Par conséquent, j'aimerais savoir si les services de l'archéologie travaillent en bonne intelligence avec les services de l'urbanisme, grâce à la carte archéologique. Celle-ci permet, en effet, de faire les meilleurs choix pour le lieu de construction, afin de détruire le moins possible et, par ricochet, de payer le moins possible de redevance. L'image négative de l'archéologie préventive s'est-elle améliorée au fil des années pour être totalement intégrée à cette chaîne de l'aménagement du territoire, tel que cela avait été prévu initialement ? Bref, comment rendre efficace et fluide, parmi cette multiplicité d'acteurs, l'intégration des archéologues dans la chaîne des aménagements ?
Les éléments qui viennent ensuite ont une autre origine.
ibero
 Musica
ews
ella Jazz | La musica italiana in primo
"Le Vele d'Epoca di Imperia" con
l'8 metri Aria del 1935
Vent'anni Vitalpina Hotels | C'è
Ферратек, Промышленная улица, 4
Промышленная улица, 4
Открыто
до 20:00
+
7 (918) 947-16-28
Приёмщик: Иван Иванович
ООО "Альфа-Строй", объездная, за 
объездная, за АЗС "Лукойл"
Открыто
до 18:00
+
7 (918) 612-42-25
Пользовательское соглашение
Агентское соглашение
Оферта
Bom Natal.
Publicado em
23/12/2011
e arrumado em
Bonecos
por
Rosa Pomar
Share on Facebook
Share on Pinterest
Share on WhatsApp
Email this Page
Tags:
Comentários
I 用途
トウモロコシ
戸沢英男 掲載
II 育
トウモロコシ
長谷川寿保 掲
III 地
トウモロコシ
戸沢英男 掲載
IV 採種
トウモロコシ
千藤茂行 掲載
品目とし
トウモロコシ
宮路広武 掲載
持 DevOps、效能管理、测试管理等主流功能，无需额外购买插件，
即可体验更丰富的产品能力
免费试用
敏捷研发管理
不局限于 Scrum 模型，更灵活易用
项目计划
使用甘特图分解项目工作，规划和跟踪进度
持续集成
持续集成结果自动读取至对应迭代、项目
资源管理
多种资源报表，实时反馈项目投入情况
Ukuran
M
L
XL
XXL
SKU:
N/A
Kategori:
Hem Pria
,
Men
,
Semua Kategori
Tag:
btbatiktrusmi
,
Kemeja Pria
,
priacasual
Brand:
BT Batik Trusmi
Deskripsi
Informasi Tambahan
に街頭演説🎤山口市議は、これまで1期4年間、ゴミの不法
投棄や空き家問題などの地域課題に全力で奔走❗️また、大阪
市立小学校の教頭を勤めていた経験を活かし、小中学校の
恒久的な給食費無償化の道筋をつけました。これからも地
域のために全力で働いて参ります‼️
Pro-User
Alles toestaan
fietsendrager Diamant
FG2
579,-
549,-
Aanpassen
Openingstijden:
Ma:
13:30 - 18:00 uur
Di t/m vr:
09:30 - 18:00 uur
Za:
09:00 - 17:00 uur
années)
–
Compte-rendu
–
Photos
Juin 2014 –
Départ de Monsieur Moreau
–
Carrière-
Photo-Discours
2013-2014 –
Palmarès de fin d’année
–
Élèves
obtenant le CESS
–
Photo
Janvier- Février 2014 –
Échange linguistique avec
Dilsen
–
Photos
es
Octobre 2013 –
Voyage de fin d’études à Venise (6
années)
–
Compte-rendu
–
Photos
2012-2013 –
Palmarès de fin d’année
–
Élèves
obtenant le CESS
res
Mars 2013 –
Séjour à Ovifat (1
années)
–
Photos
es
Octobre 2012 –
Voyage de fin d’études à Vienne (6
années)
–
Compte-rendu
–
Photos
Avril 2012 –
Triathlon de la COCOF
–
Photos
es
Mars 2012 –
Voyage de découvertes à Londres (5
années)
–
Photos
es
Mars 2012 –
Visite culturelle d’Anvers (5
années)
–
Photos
La formation des archéologues qui travaillent à l'INRAP et dans les collectivités territoriales est essentielle. Il existe des passerelles entre les équipes du CNRS et les équipes de l'INRAP. Mais est-il possible d'améliorer la formation ? Car exige-t-on des entreprises privées qu'elles forment en continue leur personnel ? Permet-on des passerelles ? Intègrent-elles un pourcentage de chercheurs de nos universités ? En l'occurrence, le problème est celui du respect des exigences scientifiques de la discipline.

Ne dit-on pas que, lorsqu'on veut tuer son chien, on l'accuse de la rage ? Cette expression s'applique parfaitement à l'archéologie préventive et à l'INRAP. L'ouverture à la concurrence, en favorisant la multiplicité des entreprises privées et en faisant en sorte que le moins-disant l'emporte à chaque fois, risque de mener l'INRAP, qui a déjà du mal à récupérer les sommes de la redevance d'archéologie préventive, à ne plus pouvoir faire son travail et nous dirons alors dans quelques mois qu'il fait mal son travail et qu'il suffit de le supprimer ! J'espère que nous n'en arriverons pas là.